Metadata collection in DataWorks Data Map extracts technical metadata -- databases, tables, columns, partitions, and data lineage -- from data sources across workspaces in the same region and aggregates it into a unified catalog. Collected metadata becomes searchable and browsable in Data Map.
Two types of crawlers are available:
Built-in crawlers run automatically with zero configuration. They collect metadata from MaxCompute and Data Lake Formation (DLF) in near real-time.
Custom crawlers connect to additional data sources such as Hologres, StarRocks, MySQL, Oracle, and CDH Hive. Create and schedule them to fit your collection needs.
How it works
Built-in crawlers automatically synchronize metadata from integrated data sources (MaxCompute and DLF) using an internal mechanism that requires no user configuration. Custom crawlers connect to an external data source through a resource group, read the catalog structure (databases, schemas, tables, columns), and write the extracted metadata to Data Map. Depending on the data source, a crawler also collects partition information and data lineage.
Collected metadata enables the following workflows in Data Map:
Data discovery -- search for tables across data sources by name, field, or owner.
Lineage analysis -- trace data origins and downstream dependencies for impact analysis and troubleshooting.
Data governance -- classify data assets, manage access control, monitor data quality, and enforce lifecycle policies.
Open the metadata collection page
Log on to the DataWorks console. In the top navigation bar, select the target region. In the left-side navigation pane, choose Data Governance > Data Map. On the page that appears, click Go to Data Map.

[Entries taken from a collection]
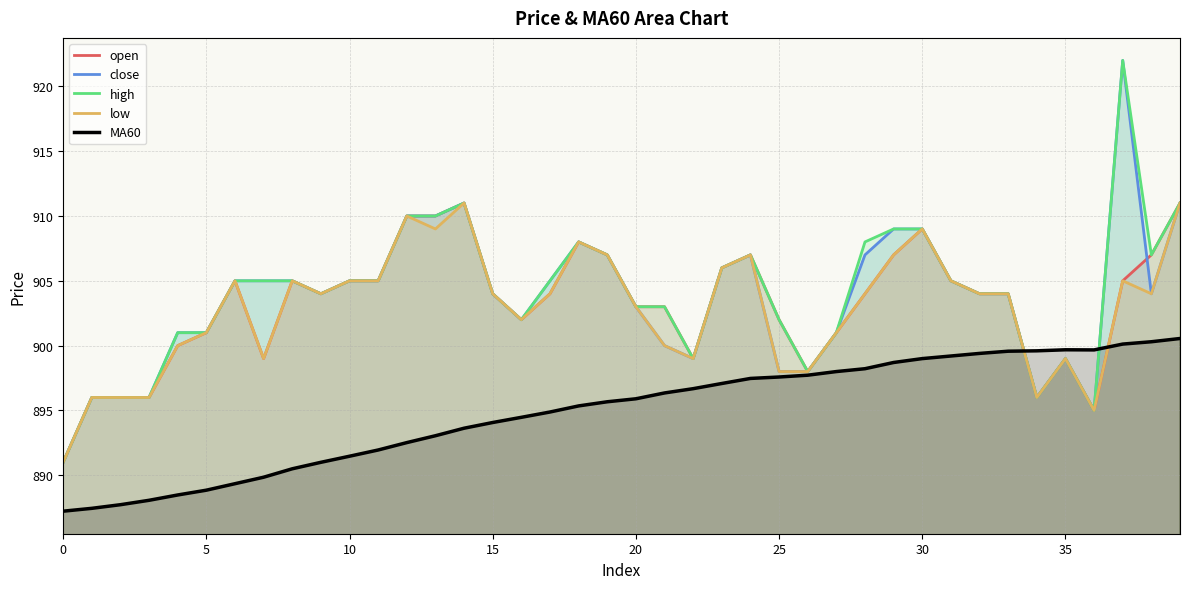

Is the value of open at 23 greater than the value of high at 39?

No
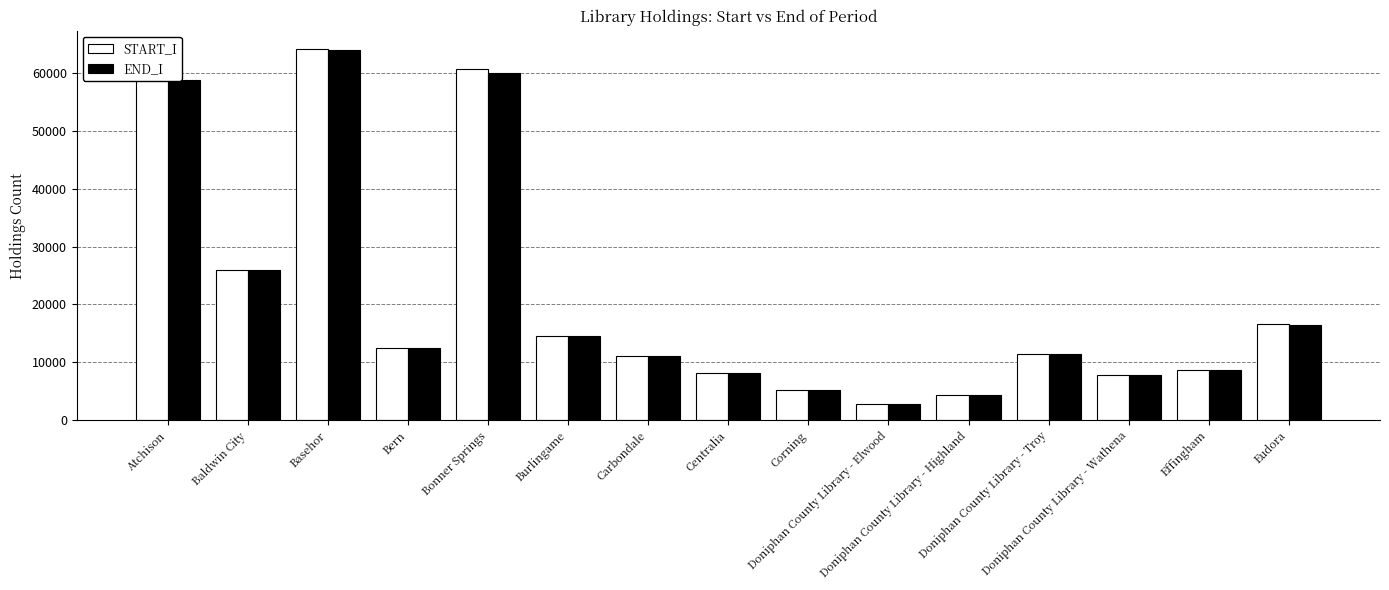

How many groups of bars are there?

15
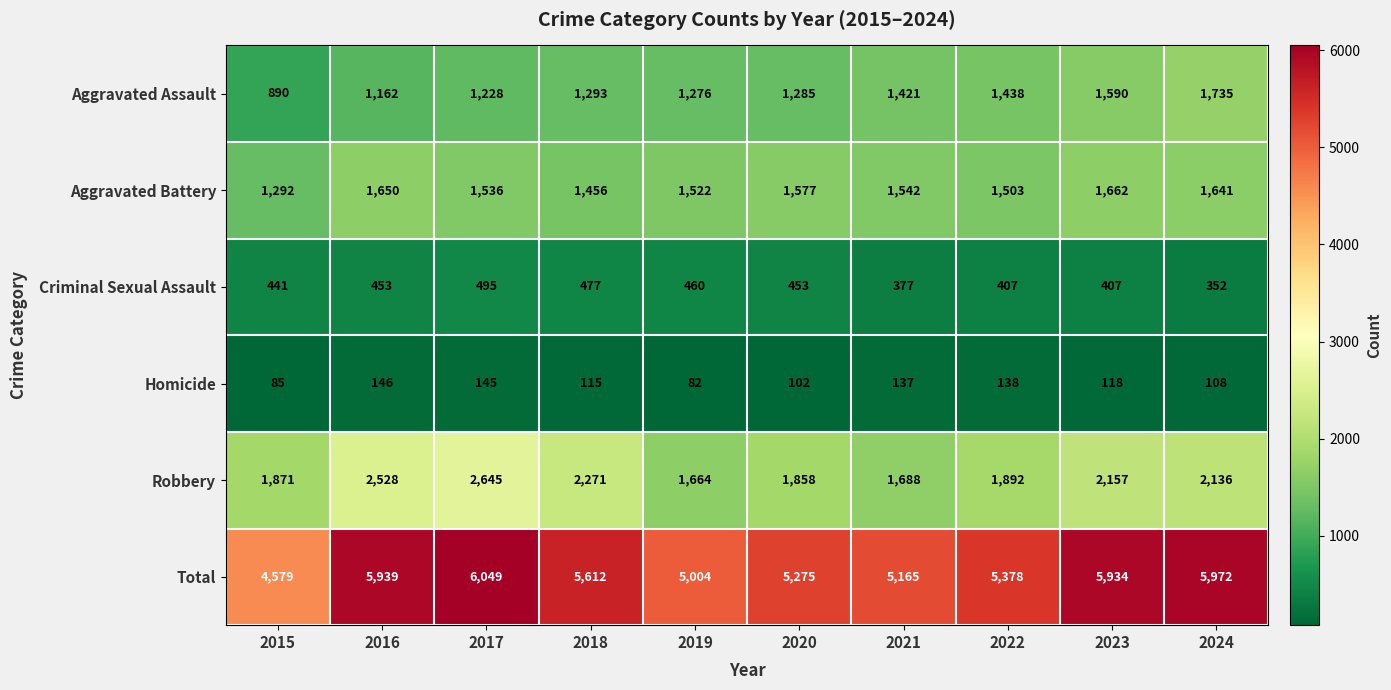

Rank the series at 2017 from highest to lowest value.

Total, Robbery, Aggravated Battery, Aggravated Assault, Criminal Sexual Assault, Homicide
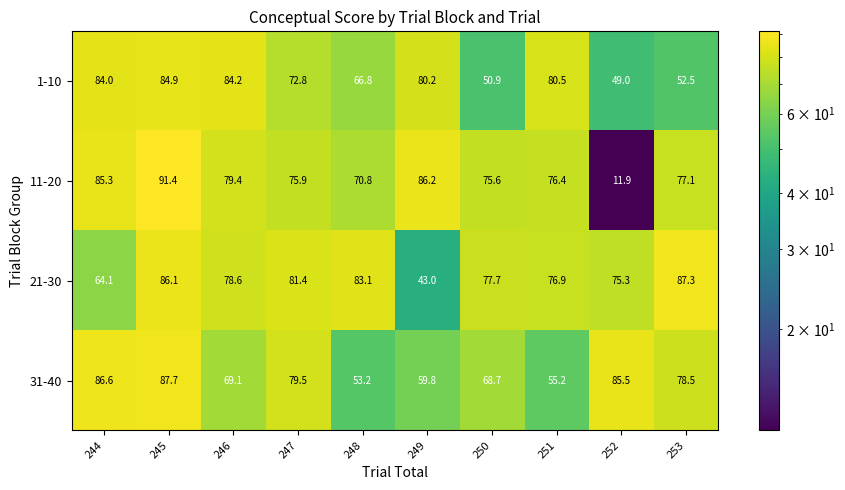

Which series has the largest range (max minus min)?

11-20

To do ->
[1] Repeat the stretch of the metadata collection text from "How it works" through "field, or owner.".
[2] In all of the rows, swap "value" for "reading" and keep everything else the same. Leave the pictures out of your answer.

Results of the tasks ->
[1]
How it works
Built-in crawlers automatically synchronize metadata from integrated data sources (MaxCompute and DLF) using an internal mechanism that requires no user configuration. Custom crawlers connect to an external data source through a resource group, read the catalog structure (databases, schemas, tables, columns), and write the extracted metadata to Data Map. Depending on the data source, a crawler also collects partition information and data lineage.
Collected metadata enables the following workflows in Data Map:
Data discovery -- search for tables across data sources by name, field, or owner.

[2]
Is the reading of open at 23 greater than the reading of high at 39?

No

How many groups of bars are there?

15

Rank the series at 2017 from highest to lowest reading.

Total, Robbery, Aggravated Battery, Aggravated Assault, Criminal Sexual Assault, Homicide

Which series has the largest range (max minus min)?

11-20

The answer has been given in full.